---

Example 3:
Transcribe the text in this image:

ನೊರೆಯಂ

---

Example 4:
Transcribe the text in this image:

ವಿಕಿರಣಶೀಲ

**What you have to do**
Output each line of the material exactly as it was written above.

**Reply to the exercise**
---

Example 3:
Transcribe the text in this image:

ನೊರೆಯಂ

---

Example 4:
Transcribe the text in this image:

ವಿಕಿರಣಶೀಲ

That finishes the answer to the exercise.